Ha talvolta affrontato Schumann (studi sinfonici) ma il suo repertorio di eccellenza è quello sopracitato nel quale è assoluto maestro. Il pianismo di Schiff  rifugge dal virtuosismo ed è tutto rivolto a sviscerare le profondità più recondite dei brani eseguiti, con un atteggiamento apollineo che talvolta risulta anche eccessivo. Nel concerto odierno  il programma è “a sorpresa” (stile “uovo di Pasqua”) cosa che è concessa rarissimamente ai grandissimi che si arrogano il diritto di scegliere i brani eseguiti al momento del concerto.  Peccato non veniale dal momento che chi acquista un biglietto dovrebbe avere il diritto di sapere cosa va ad ascoltare. Succede spesso che i grandi interpreti annuncino il loro programma qualche giorno prima dell’esecuzione (ma sempre prima! – ad esempio Sokolov) e non mi era mai successo di andare a un concerto “al buio”. Ci sarebbe solo mancato  che i brani fossero messi “all’asta” ovvero basati su una sorta di applausometro, insomma una roba da circo. Comunque il programma ha spaziato esattamente come previsto: concerto italiano di Bach, la penultima sonata di  Mozart, “la tempesta” di Beethoven e l’ultima sonata di Schubert. Come bis la melodia ungherese di Schubert, il primo tempo della sonata “facile” di Mozart e il tema delle Goldberg di Bach.

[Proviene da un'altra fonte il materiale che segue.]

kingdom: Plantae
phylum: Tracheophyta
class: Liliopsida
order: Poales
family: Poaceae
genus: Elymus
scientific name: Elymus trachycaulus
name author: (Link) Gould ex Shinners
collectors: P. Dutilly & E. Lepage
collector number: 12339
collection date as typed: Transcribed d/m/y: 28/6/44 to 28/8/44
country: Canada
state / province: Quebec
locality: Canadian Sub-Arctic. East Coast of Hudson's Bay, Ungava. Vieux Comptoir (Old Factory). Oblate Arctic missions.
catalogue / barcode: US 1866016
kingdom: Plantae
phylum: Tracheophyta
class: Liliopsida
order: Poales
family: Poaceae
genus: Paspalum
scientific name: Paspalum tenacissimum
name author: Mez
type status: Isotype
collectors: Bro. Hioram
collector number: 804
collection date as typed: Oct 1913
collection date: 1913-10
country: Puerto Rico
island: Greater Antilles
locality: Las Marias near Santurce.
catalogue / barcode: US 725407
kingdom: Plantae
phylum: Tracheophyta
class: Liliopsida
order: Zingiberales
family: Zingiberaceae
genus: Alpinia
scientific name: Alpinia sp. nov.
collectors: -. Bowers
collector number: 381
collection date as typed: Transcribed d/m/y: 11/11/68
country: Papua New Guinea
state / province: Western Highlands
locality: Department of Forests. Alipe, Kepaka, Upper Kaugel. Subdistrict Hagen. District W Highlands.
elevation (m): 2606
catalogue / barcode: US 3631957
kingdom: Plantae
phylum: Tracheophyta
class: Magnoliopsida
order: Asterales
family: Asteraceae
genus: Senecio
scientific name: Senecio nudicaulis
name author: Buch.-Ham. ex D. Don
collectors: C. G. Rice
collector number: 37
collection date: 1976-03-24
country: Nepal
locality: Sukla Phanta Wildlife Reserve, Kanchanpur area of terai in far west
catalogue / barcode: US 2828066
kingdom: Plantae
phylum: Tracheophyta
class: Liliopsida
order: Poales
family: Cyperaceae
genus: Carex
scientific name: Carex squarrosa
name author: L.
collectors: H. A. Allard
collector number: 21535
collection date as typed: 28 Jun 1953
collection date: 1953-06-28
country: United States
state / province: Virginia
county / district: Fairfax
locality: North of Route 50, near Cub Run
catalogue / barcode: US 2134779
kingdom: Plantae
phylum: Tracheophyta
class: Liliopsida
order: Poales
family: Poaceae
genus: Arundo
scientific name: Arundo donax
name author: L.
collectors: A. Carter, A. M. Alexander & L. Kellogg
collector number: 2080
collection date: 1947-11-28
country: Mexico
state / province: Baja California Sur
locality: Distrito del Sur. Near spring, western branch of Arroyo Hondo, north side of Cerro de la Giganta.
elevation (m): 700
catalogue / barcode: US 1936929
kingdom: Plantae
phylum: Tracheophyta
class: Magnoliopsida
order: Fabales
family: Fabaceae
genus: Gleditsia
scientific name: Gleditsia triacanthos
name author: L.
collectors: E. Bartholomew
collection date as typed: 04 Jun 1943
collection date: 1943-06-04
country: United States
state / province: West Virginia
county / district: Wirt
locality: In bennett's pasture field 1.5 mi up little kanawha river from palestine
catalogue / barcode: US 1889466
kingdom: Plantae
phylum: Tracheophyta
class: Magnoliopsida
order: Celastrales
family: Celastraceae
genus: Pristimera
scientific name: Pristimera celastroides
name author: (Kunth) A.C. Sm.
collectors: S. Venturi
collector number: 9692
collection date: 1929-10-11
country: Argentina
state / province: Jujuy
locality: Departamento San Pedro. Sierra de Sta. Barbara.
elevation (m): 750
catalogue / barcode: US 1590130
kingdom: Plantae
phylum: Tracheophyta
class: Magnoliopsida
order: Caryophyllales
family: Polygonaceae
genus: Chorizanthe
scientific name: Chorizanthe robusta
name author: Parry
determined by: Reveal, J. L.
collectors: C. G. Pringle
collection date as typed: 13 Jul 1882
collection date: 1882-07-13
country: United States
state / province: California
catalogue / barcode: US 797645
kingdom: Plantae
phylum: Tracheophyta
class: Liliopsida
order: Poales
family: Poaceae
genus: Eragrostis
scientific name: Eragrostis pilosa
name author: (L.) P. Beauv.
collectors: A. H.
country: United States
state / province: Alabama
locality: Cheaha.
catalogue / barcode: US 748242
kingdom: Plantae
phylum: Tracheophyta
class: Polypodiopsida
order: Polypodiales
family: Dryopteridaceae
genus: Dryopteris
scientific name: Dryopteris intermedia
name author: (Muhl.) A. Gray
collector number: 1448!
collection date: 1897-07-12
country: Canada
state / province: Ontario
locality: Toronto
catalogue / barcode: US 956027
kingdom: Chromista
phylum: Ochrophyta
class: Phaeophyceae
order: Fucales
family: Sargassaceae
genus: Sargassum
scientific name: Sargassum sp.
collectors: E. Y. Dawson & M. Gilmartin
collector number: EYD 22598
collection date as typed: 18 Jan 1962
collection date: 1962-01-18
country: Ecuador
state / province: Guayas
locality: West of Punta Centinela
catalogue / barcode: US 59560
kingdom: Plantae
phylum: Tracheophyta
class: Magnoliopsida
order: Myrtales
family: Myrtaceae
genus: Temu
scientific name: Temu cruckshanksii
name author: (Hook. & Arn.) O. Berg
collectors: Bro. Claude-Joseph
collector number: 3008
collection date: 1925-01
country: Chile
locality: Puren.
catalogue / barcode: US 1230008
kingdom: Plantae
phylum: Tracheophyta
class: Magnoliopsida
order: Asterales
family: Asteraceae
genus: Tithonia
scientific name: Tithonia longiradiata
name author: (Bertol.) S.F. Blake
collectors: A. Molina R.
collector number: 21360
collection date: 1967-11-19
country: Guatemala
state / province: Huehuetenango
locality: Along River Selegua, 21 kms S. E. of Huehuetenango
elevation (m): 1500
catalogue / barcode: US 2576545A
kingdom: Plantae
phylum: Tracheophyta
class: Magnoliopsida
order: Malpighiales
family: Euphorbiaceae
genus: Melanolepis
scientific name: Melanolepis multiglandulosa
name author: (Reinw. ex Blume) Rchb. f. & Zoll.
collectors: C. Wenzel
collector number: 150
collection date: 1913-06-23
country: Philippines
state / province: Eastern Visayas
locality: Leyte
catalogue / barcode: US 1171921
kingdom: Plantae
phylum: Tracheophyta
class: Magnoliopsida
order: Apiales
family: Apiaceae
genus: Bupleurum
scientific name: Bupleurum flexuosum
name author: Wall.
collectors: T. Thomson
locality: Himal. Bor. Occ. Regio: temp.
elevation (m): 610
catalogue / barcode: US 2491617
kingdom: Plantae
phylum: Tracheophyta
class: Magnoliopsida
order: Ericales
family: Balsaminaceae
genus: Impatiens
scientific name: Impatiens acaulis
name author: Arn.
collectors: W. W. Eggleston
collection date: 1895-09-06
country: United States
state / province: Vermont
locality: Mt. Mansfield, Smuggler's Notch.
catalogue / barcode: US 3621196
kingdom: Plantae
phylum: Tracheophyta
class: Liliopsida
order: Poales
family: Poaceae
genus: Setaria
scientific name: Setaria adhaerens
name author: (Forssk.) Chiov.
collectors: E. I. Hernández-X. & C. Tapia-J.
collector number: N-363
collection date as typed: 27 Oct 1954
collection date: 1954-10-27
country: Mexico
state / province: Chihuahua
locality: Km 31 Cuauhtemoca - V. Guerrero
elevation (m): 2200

Una scelta discutibile per gli ultimi due brani facenti parte di una raccolta mentre il panorama musicale offre migliaia di brani “autoconsistenti”. Ognuno dei brani eseguiti (a parte i bis) preceduto da un fortunatamente breve commento in un italiano un po’ incerto anche se Schiff (ungherese naturalizzato inglese – è anche  Mbe) vive da anni lunghi periodi in Toscana (o in Umbria non ricordo esattamente) dove ha una villa (come fece Kempff a Positano) e comunque all’estero essendo un fiero oppositore del regime fascista di Orbàn.

In queste introduzioni ha anche contestato l’esecuzione dell’ultimo tempo della “tempesta” da parte di molti pianisti per un tempo troppo veloce essendo questo un “allegretto”.  La cosa è assai discutibile perché Beethoven non ha inserito alcuna indicazione metronimica (l’unica che io ricordi è quella dell’op. 106, quasi ineseguibile) ma soprattutto perché il tempo non può non essere correlato al contenuto musicale altrimenti – come nel caso di Schiff – una tempesta diventa una pioggerellina primaverile mentre la tonalità (re minore)  e anche l’attacco (la-fa-mi-re) dà il senso di un turbine spirituale. E’ questo comunque solo un esempio del suo pianismo che talvolta da apollineo diventa da “caro estinto”. La mia tentazione è stata talvolta di impugnare un punteruolo e… Interpretazione ovviamente sempre misurata (anche troppo …), colori musicali quasi perfetti e “tocco” (che brutta espressione!) inattaccabile. Inutile dire che il sessantottenne pianista ha raccolto un successo a 5 stelle per moltissimi aspetti (ma non tutti) giustificato.